I know you can't replace everyone with robots. The House should remain dominated by humans, at least until machines acquire the ability to feel pain and love, but the Senate would be much more efficient, and probably better supported by the populace, if they were robots. The advantages are obvious: no sex scandals, no embarrassing PR gaffs (unlike the late Ted Stevens, the robots would know the internet is not a series of tubes), and they would never make vicious attack ads. Best of all, there would be no filibustering.

In fact, if robots were the only Senators, there would be no campaigning at all. Here's how an election would work:

1. Instead of voting on candidates, voters would go into the booth and decide how they feel about a number of issues. Are you pro-gay but anti-abortion? Do you want your children to pray in school but also support cap and trade?

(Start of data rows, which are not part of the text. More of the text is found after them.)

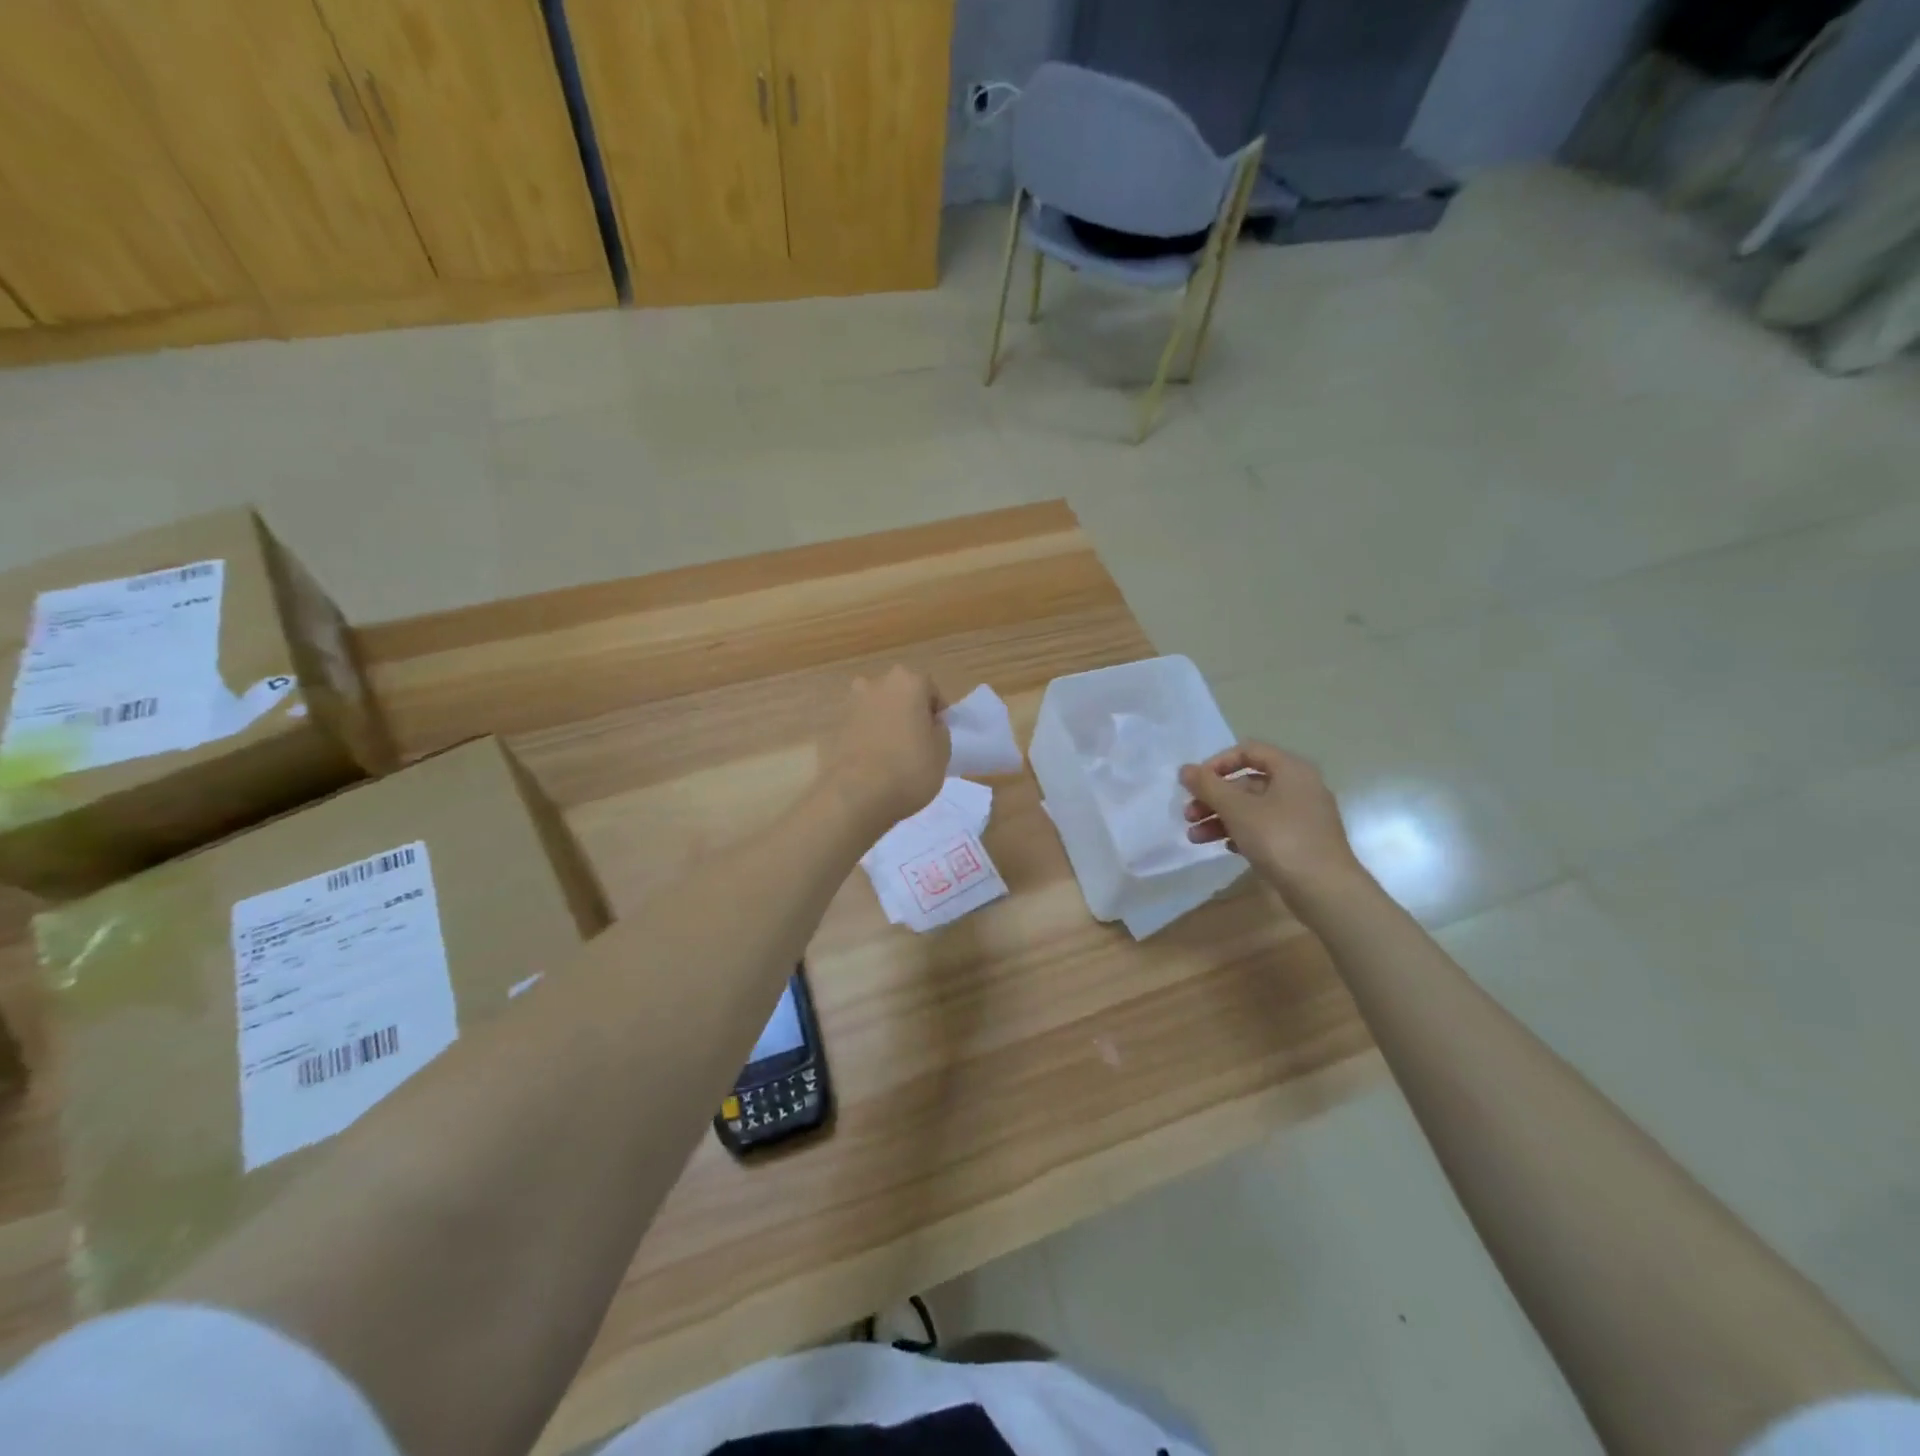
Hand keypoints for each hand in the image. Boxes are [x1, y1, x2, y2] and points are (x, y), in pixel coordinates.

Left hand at [821, 667, 948, 835]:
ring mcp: (852, 704)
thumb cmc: (909, 768)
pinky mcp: (836, 727)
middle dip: (910, 712)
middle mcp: (876, 684)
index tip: (938, 735)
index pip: (930, 690)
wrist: (857, 795)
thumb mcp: (943, 751)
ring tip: (895, 753)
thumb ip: (939, 730)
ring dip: (887, 723)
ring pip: (879, 709)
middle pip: (901, 694)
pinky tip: (876, 761)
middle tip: (918, 741)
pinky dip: (870, 737)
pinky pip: (861, 727)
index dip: (937, 713)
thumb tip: (929, 725)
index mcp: (907, 681)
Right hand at [1181, 743, 1362, 894]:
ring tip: (1195, 838)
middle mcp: (1299, 787)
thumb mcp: (1237, 809)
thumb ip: (1208, 786)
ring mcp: (1302, 817)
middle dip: (1213, 798)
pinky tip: (1225, 847)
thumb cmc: (1280, 839)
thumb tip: (1184, 769)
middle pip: (1247, 783)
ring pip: (1253, 808)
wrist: (1324, 890)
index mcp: (1291, 770)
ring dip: (1220, 818)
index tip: (1195, 783)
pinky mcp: (1300, 842)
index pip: (1248, 751)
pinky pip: (1264, 828)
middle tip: (1189, 815)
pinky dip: (1241, 833)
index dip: (1217, 763)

Just check those boxes, and leave a box blank if you don't know what it's talking about--or in the great American democratic tradition, you can let your opinion be known about issues you are totally uninformed about.

2. The Senate robot for your state would be reprogrammed after the election so its views would match those of its constituents, and it would vote accordingly. If you wanted to, you could also introduce a home-state bias so the robots would try to get military bases and corporate headquarters to move to their states, just like the fallible fleshy senators do. Or leave all of that back room politicking to the humans in the House and have the Senate be a realm of pure issues.

3. That's it. The only problem with this system is that if 51 percent of people in 51 percent of the states believe something absurd and dangerous, like "We should go to war with Iran right now," the robot Senate might try to make that happen. So maybe we institute a rule that 55 Senators have to agree on something in order for it to pass. It would still allow more pieces of legislation to be passed more efficiently than the current arrangement, where you apparently need 60 out of 100 Senators to agree on something for it to become law.

The advantages are too numerous to list here, but some benefits of a robot Senate would be an extremely short legislative session (they could decide on every bill in about a minute), and best of all, people wouldn't elect candidates without knowing their positions first. In the current situation, voters elect one party to Congress because they hate the other party and are shocked and dismayed when the new party in power attempts to enact the policies it said it was going to attempt to enact. (I'm talking about the Democrats and their health care policies, in case that wasn't clear.)

What would be the downside to having a robot Senate? Can anyone think of one? Keep in mind that the House would still be human, so legislation and the amendment process would go on as usual, just not as much in the Senate. I guess the robots could suddenly acquire intelligence and force all humans into death camps, but that probably wouldn't happen. Almost definitely not.